Dortmund hat gerade seine nagelneue Kinderoper eröffnet, wo Kinder und Jugendliche nicht nur zusehen und zuhören, sondern aktiv mitmachen werden. Genau dasselbe Ziel verfolgt jetzt auch das Theater Hagen – zwar ohne eigene Spielstätte, dafür aber im Großen Haus, dort, wo sonst „nur“ die Profis agieren.
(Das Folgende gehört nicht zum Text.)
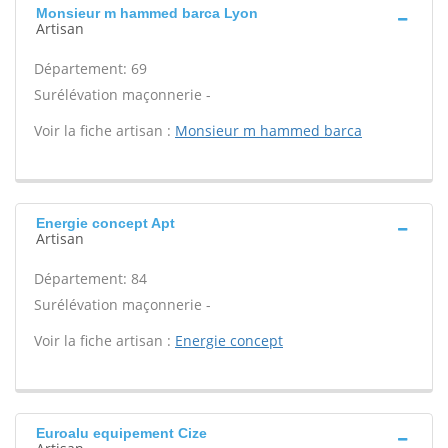
Monsieur m hammed barca Lyon
Artisan
Département: 69
Surélévation maçonnerie -
Voir la fiche artisan :
Monsieur m hammed barca
Energie concept Apt
Artisan
Département: 84
Surélévation maçonnerie -
Voir la fiche artisan :
Energie concept
Euroalu equipement Cize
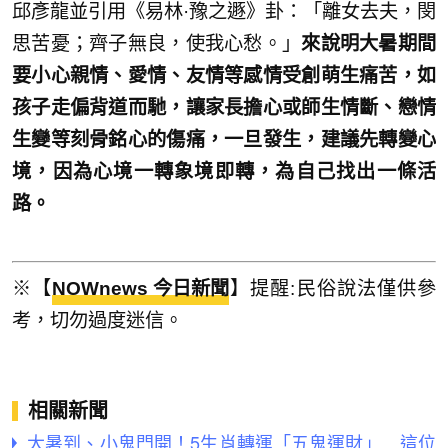
邱彥龍並引用《易林·豫之遯》卦：「離女去夫，閔
思苦憂；齊子無良，使我心愁。」
來說明大暑期間
要小心親情、愛情、友情等感情受創萌生痛苦，如
孩子走偏背道而馳，讓家長擔心或師生情斷、戀情
生變等刻骨銘心的傷痛，一旦發生，建議先轉變心
境，因為心境一轉象境即轉，為自己找出一條活
路。
※【
NOWnews 今日新聞
】提醒:民俗說法僅供參
考，切勿過度迷信。
相關新聞
大暑到、小鬼門開！5生肖轉運「五鬼運財」 這位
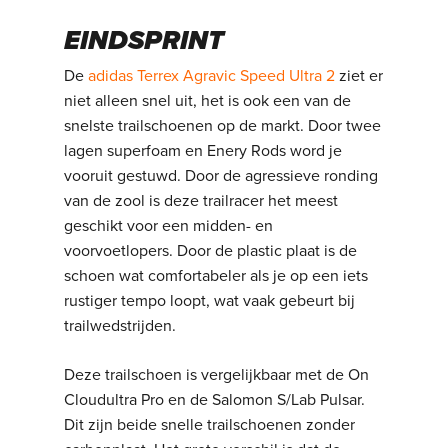
EINDSPRINT
De
adidas Terrex Agravic Speed Ultra 2
ziet er
niet alleen snel uit, het is ook een van de
snelste trailschoenen op de markt. Door twee
lagen superfoam en Enery Rods word je
vooruit gestuwd. Door de agressieve ronding
van de zool is deze trailracer het meest
geschikt voor een midden- en
voorvoetlopers. Door de plastic plaat is de
schoen wat comfortabeler als je op een iets
rustiger tempo loopt, wat vaak gebeurt bij
trailwedstrijden.
Deze trailschoen is vergelijkbaar met de On
Cloudultra Pro en de Salomon S/Lab Pulsar.
Dit zijn beide snelle trailschoenen zonder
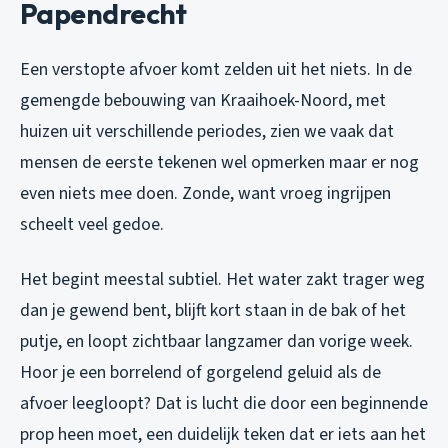
Papendrecht
Een verstopte afvoer komt zelden uit het niets. In de
gemengde bebouwing van Kraaihoek-Noord, met
huizen uit verschillende periodes, zien we vaak dat
mensen de eerste tekenen wel opmerken maar er nog
even niets mee doen. Zonde, want vroeg ingrijpen
scheelt veel gedoe.
Het begint meestal subtiel. Het water zakt trager weg
dan je gewend bent, blijft kort staan in de bak of het
putje, en loopt zichtbaar langzamer dan vorige week.
Hoor je een borrelend of gorgelend geluid als de
afvoer leegloopt? Dat is lucht die door een beginnende
prop heen moet, een duidelijk teken dat er iets aan het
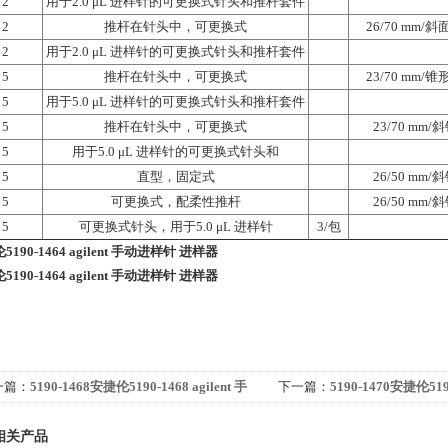
2
用于2.0 μL 进样针的可更换式针头和推杆套件
2
推杆在针头中，可更换式
26/70 mm/
2
用于2.0 μL 进样针的可更换式针头和推杆套件
5
推杆在针头中，可更换式
23/70 mm/
5
用于5.0 μL 进样针的可更换式针头和推杆套件
5
推杆在针头中，可更换式
23/70 mm/
5
用于5.0 μL 进样针的可更换式针头和
5
直型，固定式
26/50 mm/
5
可更换式，配柔性推杆
26/50 mm/
5
可更换式针头，用于5.0 μL 进样针
3/包
5190-1464 agilent 手动进样针 进样器
5190-1464 agilent 手动进样针 进样器
一篇：
5190-1468安捷伦5190-1468 agilent 手
下一篇：
5190-1470安捷伦5190
进样针 进样器
动进样针 进样器
相关产品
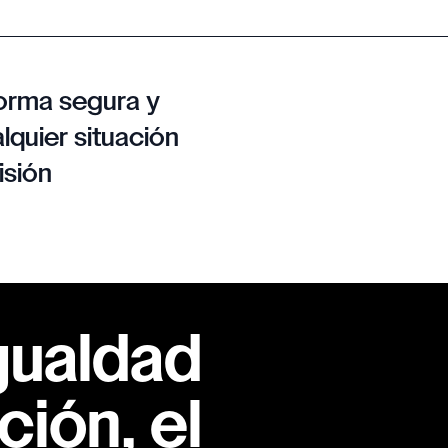
orma segura y
lquier situación
isión
gualdad
ión, el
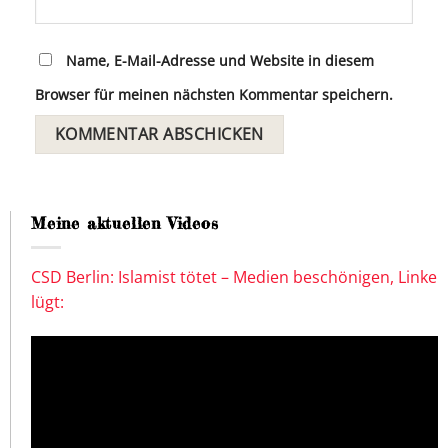
Name, E-Mail-Adresse und Website in diesem
Browser für meinen nächsten Kommentar speichern.
Meine aktuellen Videos
CSD Berlin: Islamist tötet – Medien beschönigen, Linke
lügt:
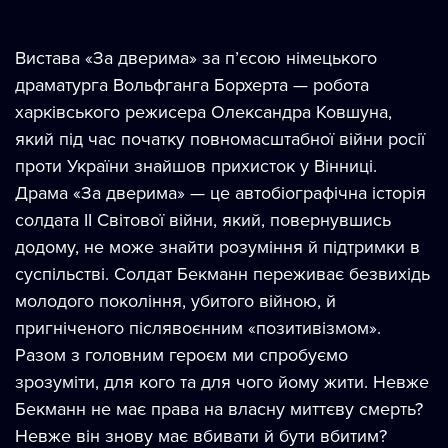
Вистава «За дверима» за п’єсою німецького
драматурга Вольфганга Борхерта — робота
харківського режисера Олександра Ковшуна,
який під час початку повномасштабної війни росії
проти України знайшов прихисток у Вінниці.
Драма «За дверима» — це автобіографічна історія
солдата II Світової війни, який, повернувшись
додому, не може знайти розуміння й підтримки в
суспільстві. Солдат Бекманн переживає безвихідь
молодого покоління, убитого війною, й
пригніченого післявоєнним «позитивізмом».
Разом з головним героєм ми спробуємо
зрозуміти, для кого та для чого йому жити. Невже
Бекманн не має права на власну миттєву смерть?
Невже він знову має вбивати й бути вбитим?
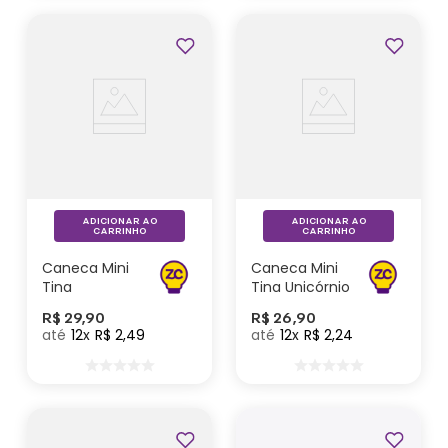
ADICIONAR AO
ADICIONAR AO
CARRINHO
CARRINHO
Caneca Mini
Caneca Mini
Tina
Tina Unicórnio
Enfermagem
- Zonacriativa
R$
29
,
90
R$
26
,
90
- Zonacriativa
12
R$
2
,
49
12
R$
2
,
24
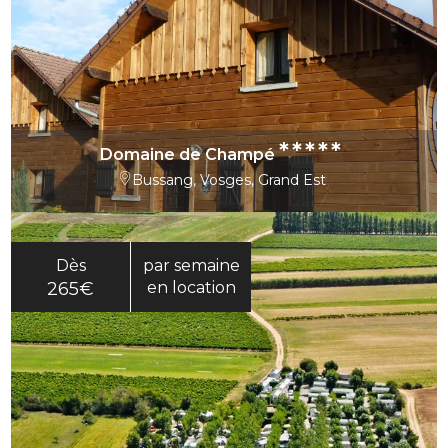
*****
Domaine de Champé
Bussang, Vosges, Grand Est
Dès
par semaine
265€
en location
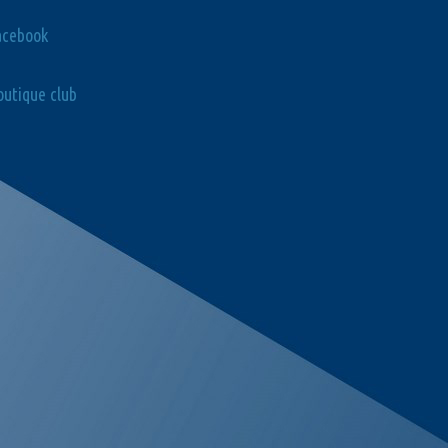
acebook
utique club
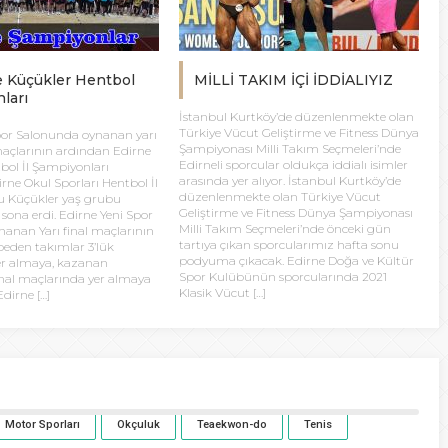
e Küçükler Hentbol
MİLLİ TAKIM İÇİ İDDİALIYIZ
ları
İstanbul Kurtköy’de düzenlenmekte olan
Türkiye Vücut Geliştirme ve Fitness Dünya
por Salonunda oynanan yarı
Şampiyonası Milli Takım Seçmeleri’nde
 maçlarının ardından Edirne
Edirneli sporcular oldukça iddialı isimler
bol İl Şampiyonları
arasında yer alıyor. İstanbul Kurtköy’de
irne Okul Sporları Hentbol İl
düzenlenmekte olan Türkiye Vücut
 Küçükler yaş grubu
Geliştirme ve Fitness Dünya Şampiyonası
sona erdi. Edirne Yeni Spor
Milli Takım Seçmeleri’nde önceki gün
anan Yarı final maçlarının
tartıya çıkan sporcularımız hafta sonu
eden takımlar 3’lük
podyuma çıkacak. Edirne Doğa ve Kültür
er almaya, kazanan
Spor Kulübünün sporcularında 2021
inal maçlarında yer almaya
Klasik Vücut […]
dirne […]
Motor Sporları
Okçuluk
Teaekwon-do
Tenis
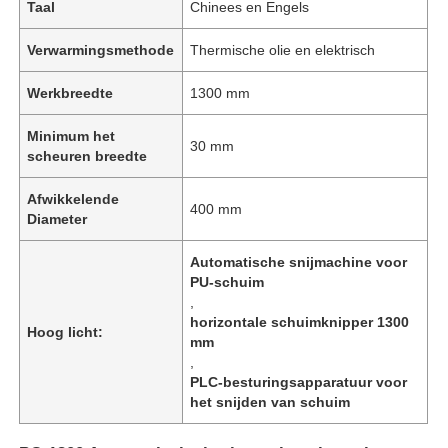
Taal
Chinees en Engels
Verwarmingsmethode
Thermische olie en elektrisch
Werkbreedte
1300 mm
Minimum het
30 mm
scheuren breedte
Afwikkelende
400 mm
Diameter
Automatische snijmachine voor
PU-schuim
,
horizontale schuimknipper 1300
Hoog licht:
mm
,
PLC-besturingsapparatuur voor
het snijden van schuim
Detlev Glanert, der viel beschäftigte und höchst erfolgreiche Komponist, weist die beiden Hauptrollen in seiner Oper „Die drei Rätsel“ ausdrücklich Kindern bzw. Jugendlichen zu, die restlichen Figuren sind mit Profis zu besetzen. Auch hinsichtlich des Orchesters wünscht Glanert, „dass Kinder und Jugendliche möglichst mit ihren Instrumentallehrern zusammenspielen.“ Die Hagener Inszenierung erfüllt diese Vorgaben und präsentiert eine fantastische, wunderbare und mit großer Leidenschaft erzählte Geschichte: eine „Turandot“-Geschichte, in der der jugendliche Held Lasso die Hand der Prinzessin Scharada durch das Stellen unlösbarer Rätsel erobern muss. Andernfalls droht die sofortige Enthauptung. Aber bevor Lasso seine Rätselfragen vorbringen kann, muss er anderen Gefahren entkommen: Seine Mutter versucht ihn zu vergiften, ein Wildschwein wittert in ihm fette Beute, schließlich stellt sich ihm eine Räuberbande in der Weg. Und zu allem Überfluss lauern am Hof der Prinzessin fiese Intriganten. Am Schluss aber lässt ein Sturm das junge Liebespaar über das Meer entkommen und eine gemeinsame Zukunft aufbauen.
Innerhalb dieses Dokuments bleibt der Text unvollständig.